Objectives: Diagnostic tests for paroxysmal nocturnal hemoglobinuria (PNH) are currently based on flow cytometry techniques. Typically, these tests use antibodies against glycosylphosphatidylinositol (GPI)–anchored proteins, but a new approach has been described recently, using a novel reagent named FLAER (fluorescently labeled aerolysin). In this work, we evaluate the performance and highlight the peculiarities of using this new reagent.
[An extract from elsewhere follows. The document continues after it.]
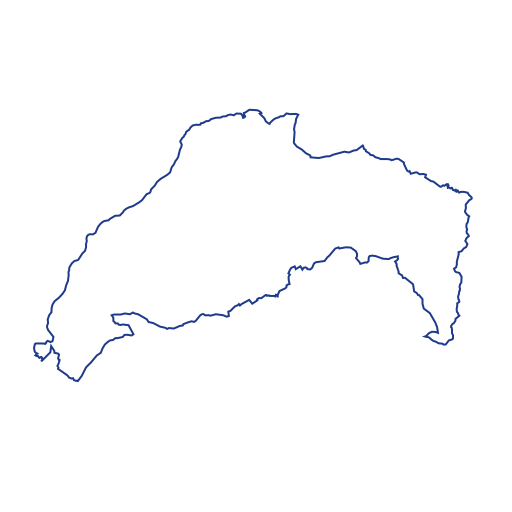 outline of Paltin, Vrancea, Romania, rotated 7°
{"feature_id": "2599482B62752740726315", "entity_name": "Paltin", "entity_type": "district", "adm_level": 2, "iso_a3": "ROU", "parent_name": "Romania", "parent_adm1": "Vrancea", "projection": "orthographic", "projection_center": [26.727, 45.767], "detail": "fine", "context": "isolated", "style": "outline", "palette": "blue", "viewbox_px": 512, "rotation_deg": 7, "n_neighbors": 0, "source": "geoboundaries", "source_scale": "gbopen_adm2", "svg_char_len": 6076}
<svg xmlns="http://www.w3.org/2000/svg" viewBox="0 0 512 512"><g transform="rotate(7 256 256)"><path d="M433.5,315.3L434.9,315.6L435.8,315.3L438.2,316.0L440.1,317.5L442.8,318.8L444.8,319.1L448.0,320.4L451.8,320.3L452.9,321.1L455.1,320.7L457.7,316.3L460.6,315.0L461.5,314.1L461.3,310.8L459.9,308.6L459.6,305.5L459.0,303.4L458.3,302.9L458.2,301.7L459.3,299.5L460.4,298.7L461.0,297.6L461.8,295.9L461.7,294.1L465.1,290.5L464.0,289.4L463.4,288.0L462.2,286.9L461.6,284.1L461.8,281.1L461.5,278.4L463.3,276.9L463.3,276.4L462.9,275.0L462.1,274.1L461.5,271.6L462.0,269.2L462.0,266.2L462.4,265.9L462.5,264.8L462.5,263.7L461.8,262.0L462.0,259.4L463.0,257.3L462.6,251.6L459.9,248.0L456.5,247.6L455.2,246.6L454.1,244.5L456.0,242.8L456.4,239.9L456.0,237.1L457.0,229.7L456.6,227.5L459.4,226.2L461.3,223.2L463.5,221.5L464.4,218.4L461.9,215.5L462.8,212.5L464.8,210.3L464.1,209.0L462.4,207.6L462.0,206.0L462.3,203.7L461.6,202.6L461.2,201.1L461.1,198.6L462.1,196.6L462.3,191.9L462.8,190.6L460.7,189.5L458.3,187.1L458.0,186.1L458.5,183.1L457.9,179.3L460.9,174.6L462.9,173.1L463.1,172.0L462.3,171.1L460.1,169.6L458.4,167.4L454.3,167.0L451.5,167.4L449.9,168.3L448.3,166.5L447.4,167.8L447.0,167.8L446.5,167.3L446.3,165.9L445.9,165.9L445.4,166.9L443.3,166.4L442.5,164.7L441.9,164.4L440.8,165.2L439.2,164.5L438.1,165.0L437.6,163.3L438.4,163.0L438.5,162.5L437.9,161.4L436.6,161.4L434.4,163.4L433.1,163.0L431.1,164.8L429.9,164.6L423.0,160.5L420.8,160.4L414.3,157.3L414.8,154.6L412.2,154.2L408.4,154.9L405.9,153.6L404.7,153.4L399.6,155.5L398.1,153.1L397.5,153.6L396.1,153.2L394.9,151.9L391.5,146.4L391.4,145.2L385.7,142.3L383.6,142.3L379.0,144.4L377.3,143.8L374.6,143.8L368.0,144.6L365.5,143.8L362.7,143.5L359.9,141.8L357.2,141.7L355.9,140.3L352.3,138.6L351.9,137.3L350.0,136.4L349.0,133.8L348.5,133.3L342.9,138.7L340.3,139.3L335.7,141.9L331.0,141.7L320.6,145.9L316.7,148.1L313.8,148.5L306.4,151.1L298.1,151.4L297.6,149.6L293.0,147.9L288.6,144.8L283.2,142.4L280.1,139.5L279.7,138.3L279.2,128.3L278.3,125.5L278.5,120.8L279.1,119.1L279.1,115.1L280.7,110.6L278.3,110.1L272.8,111.0L268.9,110.8L266.2,113.9L263.1,114.4L262.0,115.4L258.8,116.9L256.9,118.3L253.7,122.1L253.4,123.2L251.8,122.7L249.3,121.1L247.5,118.2L242.4,114.3L243.9,113.4L242.6,112.3L240.6,111.4L238.8,111.2L232.3,111.6L231.4,111.8L227.9,114.9L226.5,115.5L226.6,116.8L228.2,118.6L228.2,119.0L227.0,119.0L226.9,120.3L226.3,120.4L225.3,118.0L223.5,116.6L219.2,117.0L216.9,119.0L213.4,118.7L210.7,119.7L209.5,120.8L205.4,121.8L204.1,122.9L199.2,123.7L194.5,125.7L193.5,127.1L192.4,127.8L190.0,128.3L187.2,130.4L185.1,131.0L184.8,132.4L182.3,133.0L180.8,132.9L177.2,134.2L175.3,136.5L174.3,138.8L171.6,141.2L171.1,143.6L170.2,144.8L169.8,146.3L168.4,147.9L166.9,151.2L166.9,151.7L168.7,154.4L168.7,155.5L168.4,157.5L167.6,159.4L166.7,167.0L165.9,169.2L164.5,171.5L163.3,175.1L161.5,178.3L160.5,183.6L157.8,186.4L151.9,191.1L148.7,194.6L147.0,198.4L143.6,202.9L143.5,204.9L142.9,206.2L139.8,208.1L136.1,214.4L133.7,216.8L127.9,221.4L124.0,223.2L121.3,225.0L119.4,227.1L118.7,228.7L115.9,232.4L111.2,233.3L106.2,237.2L105.4,238.5L101.1,239.8L99.3,241.2L97.7,243.0L95.7,246.2L93.8,252.6L91.5,254.4L88.2,254.7L86.8,255.6L85.8,257.1L85.7,258.1L85.6,259.6L86.2,261.6L85.8,265.7L86.3,267.5L85.7,271.7L83.3,274.7L80.3,281.0L79.6,281.8L76.4,283.1L74.2,285.6L72.4,289.5L72.1,290.7L72.3,292.7L71.8,295.0L72.4,297.4L72.4,303.7L71.2,308.0L70.5,313.3L68.8,316.8L65.6,321.3L61.7,325.3L60.0,328.9L59.5,332.4L59.8,336.8L58.0,339.8L57.0,344.3L57.8,347.9L57.1,351.0L57.3,352.2L58.6,354.7L64.8,361.0L64.5,364.9L64.0,365.7L62.5,366.4L59.5,365.6L58.2,367.3L58.1,368.2L57.4,369.0L56.4,368.7L48.2,369.6L47.5,370.1L47.2,370.9L46.9,374.6L48.1,378.0L49.6,379.1L50.9,379.5L49.2,381.5L50.4,382.0L51.9,381.9L52.9,383.2L53.7,383.5L54.9,382.4L55.5,382.5L56.2,383.4L56.4,385.0L55.7,386.8L63.6,376.7L63.7,370.4L67.3,374.7L67.8,376.7L71.3,376.9L72.5,377.8L72.1,381.8L72.9,383.1L73.6,383.0L73.7,383.9L72.9,387.9L72.3,389.2L73.5,390.9L73.2,392.1L83.4,397.5L85.2,399.4L87.7,400.1L89.3,399.6L90.4,401.3L92.7,401.9L93.6,401.5L94.4,401.9L97.6,396.3L100.9,387.2L105.3,381.6L110.0,374.3L113.8,370.9L114.9,366.5L116.7,362.4L119.2,359.5L121.2,357.7L124.4,356.7L126.5,354.6L128.6,354.4L133.6,352.6L135.0,350.4L137.4,349.9L142.3,350.0L143.9,348.6L137.9,340.2L132.3,340.2L129.8,341.0L128.1,340.9L127.1,339.8L124.6,340.0L124.0,339.0L122.4,338.0L121.9,334.6L120.0,332.4L122.3,331.4L128.8,330.6L132.9,329.0L137.9,329.2L140.8,327.1L141.9,327.7L146.1,328.2L154.6,331.8L155.5,332.3L157.4,334.6L162.2,335.1L169.4,337.8L174.7,338.3L176.6,339.2L178.4,338.1L183.3,338.0L188.9,334.7L191.8,333.9L192.2,332.5L196.1,330.4L200.1,328.6L202.6,329.0L204.3,327.4L207.9,321.6L209.6,320.3L211.1,320.1L212.8,321.1L216.3,320.5L218.0,320.8L223.3,318.7L230.7,318.8L234.4,319.8L236.4,318.9L235.3,314.6L237.3,313.6L241.2,308.6L244.0,307.0L244.9,305.8L246.1,307.1L247.6,305.4L254.6,300.4L258.1,303.8L262.8,299.8L262.4,298.8L264.0,297.4L266.4,297.2L270.2,293.7L271.1,293.4L271.8,294.2L273.6,293.5L274.3,294.0L279.0,293.4L279.9,293.8L280.5,292.0L281.7,292.2L282.1,293.5L282.5,293.5L282.3,292.0L283.6,287.9L289.2,284.4L290.1,282.9L289.9,281.4L291.3,280.3L292.7,279.8L291.5,276.2L290.9,273.1L291.2,271.7L291.9,270.5L290.3,269.3L291.5,265.3L292.5,263.5L295.7,261.6L297.1,264.2L301.3,260.8L303.7,263.9L304.7,261.9L306.4,261.3L307.9,261.7L308.7,262.8L311.5,262.7L313.2,260.8L314.5,256.3L316.2,254.9L324.7,252.6L326.9,248.7L328.8,246.6L333.7,239.0L336.9,237.4L337.7,238.4L344.2,236.4L349.0,236.1L352.8,238.1L354.7,239.3L356.0,241.5L356.3,244.1L355.5,245.9L359.5,249.5L360.5,251.1L365.3,249.0L366.8,249.1L368.3,247.5L368.1,243.5L368.8,242.2L371.1,241.5L374.7,241.5L382.2,243.2L388.2,242.9L389.8,241.7L393.2,240.2L396.8,239.1L396.8,240.2L397.4,241.5L396.5,243.0L394.7,244.5L396.6,246.9L396.6,248.2L399.5,254.2L399.6,255.7L403.4,257.5L404.6,259.9L406.6,259.5L415.0,264.7L415.5,265.5L417.3,271.9L420.0,273.1L421.6,275.0L422.7,275.0L426.5,278.5L427.1,283.2L428.9,287.7L435.5,291.5L442.0,300.1L444.4,304.5L446.0,310.1L443.4,309.5L439.8,309.8L437.1,311.5L434.7,314.7L433.5,315.3Z" fill="none" stroke="#1e3a8a" stroke-width="2"/></g></svg>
Results: We investigated the general conditions of staining and explored optimal labeling settings. We found that the kinetics of the FLAER labeling is slightly different from that of antibodies. Our results led us to select a 30-minute incubation period at room temperature using 50 nmol/L as a final concentration of FLAER. As the nonspecific binding was dependent on the balance between FLAER and its ligand, the number of target cells was also found critical. In addition, sample preparation affected FLAER staining, and the lyse-before-stain preparation was preferred. Interestingly, FLAER affinity seems restricted to certain types of GPI anchors, making it unsuitable for exploration of RBCs. Finally, we aimed to evaluate FLAER as a possible single diagnostic tool; we studied cellular background in non-PNH samples and found a limit of detection close to 0.01% in optimal conditions.
Conclusions: The performance of the FLAER labeling on leukocytes proves that this reagent is a valuable tool for PNH diagnosis and particularly appropriate for high-sensitivity tests in laboratories aiming to detect minor PNH clones.